Website: www.ijetae.com (ISSN 2250-2459, ISO 9001:2008 Certified Journal, Volume 5, Issue 4, April 2015)

87

Optimization of Material Removal Rate and Surface Roughness

for WEDM of Titanium Alloy (Ti-4.5Al-2V) Using Taguchi

Method.

Subhash Chander

1

, Jasvir

Singh

Tiwana

2

1,2Department of Mechanical Engineering, Giani Zail Singh PTU Campus, Bathinda (Punjab), India.

Abstract- In this paper, wire electric discharge machining (WEDM) of Titanium alloy (Ti-4.5Al-2V) is studied. In WEDM, the prime objective in cutting operation is to achieve the highest possible cutting speed along with desirable surface finish without sacrificing productivity. It is evident that a high material removal rate and a very good surface finish can never be achieved simultaneously in WEDM. Selection of optimal cutting parameters has a critical issue to achieve high-quality in the machining process.

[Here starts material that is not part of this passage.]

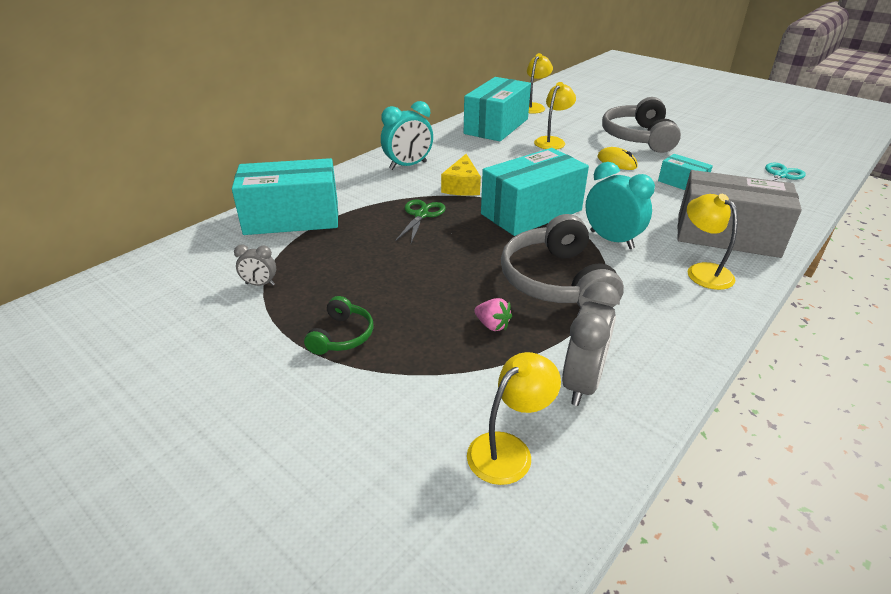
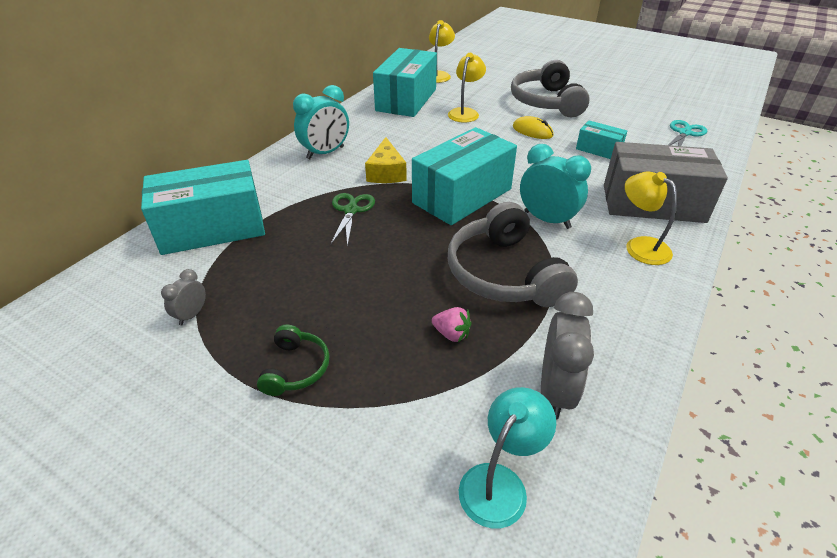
camera: 10 degrees left, 5 degrees up
grey clock [234,244,276,286] -> grey clock turned 120 degrees clockwise [161,269,206,325]
yellow lamp [467,352,561,485] -> turquoise lamp [459,387,556,529]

In this study Design of Experiment (DOE) method for selection of optimal cutting parameters during WEDM of Titanium alloy (Ti-4.5Al-2V) is experimentally study moreover, the behavior of five control parameters such as taper angle, peak current, pulse on time, pulse off time and the dielectric flow rate on the machining performance, included Metal Removal Rate (MRR) and Surface Roughness (SR) is studied using Taguchi method. The optimum condition has been determined with the help of main effect plot and ANOVA table to find out which

parameters have most affected the performance

characteristics. The mathematical modeling has been carried out using Minitab 15 software and different models have been

analyzed with the help of the Taguchi design using L18

orthogonal array.

Keywords- WEDM, ANOVA, Taguchi method, MRR, Titanium alloy (Ti-4.5Al-2V), MRR.

I. INTRODUCTION

However titanium alloys are difficult to machine using the traditional machining techniques due to their high spring-back characteristics, high chemical reactivity and low heat conduction coefficient, which lead to rapid tool wear during machining of titanium alloys, in turn increases the manufacturing cost. The high strength, low weight, and outstanding corrosion resistance possessed by titanium alloys have led to a wide range of successful applications in aerospace, automobile, chemical plant, power generation, surgical instruments and other major industries. Thus, machining of titanium alloy has been a topic of interest for industrial production and scientific research worldwide.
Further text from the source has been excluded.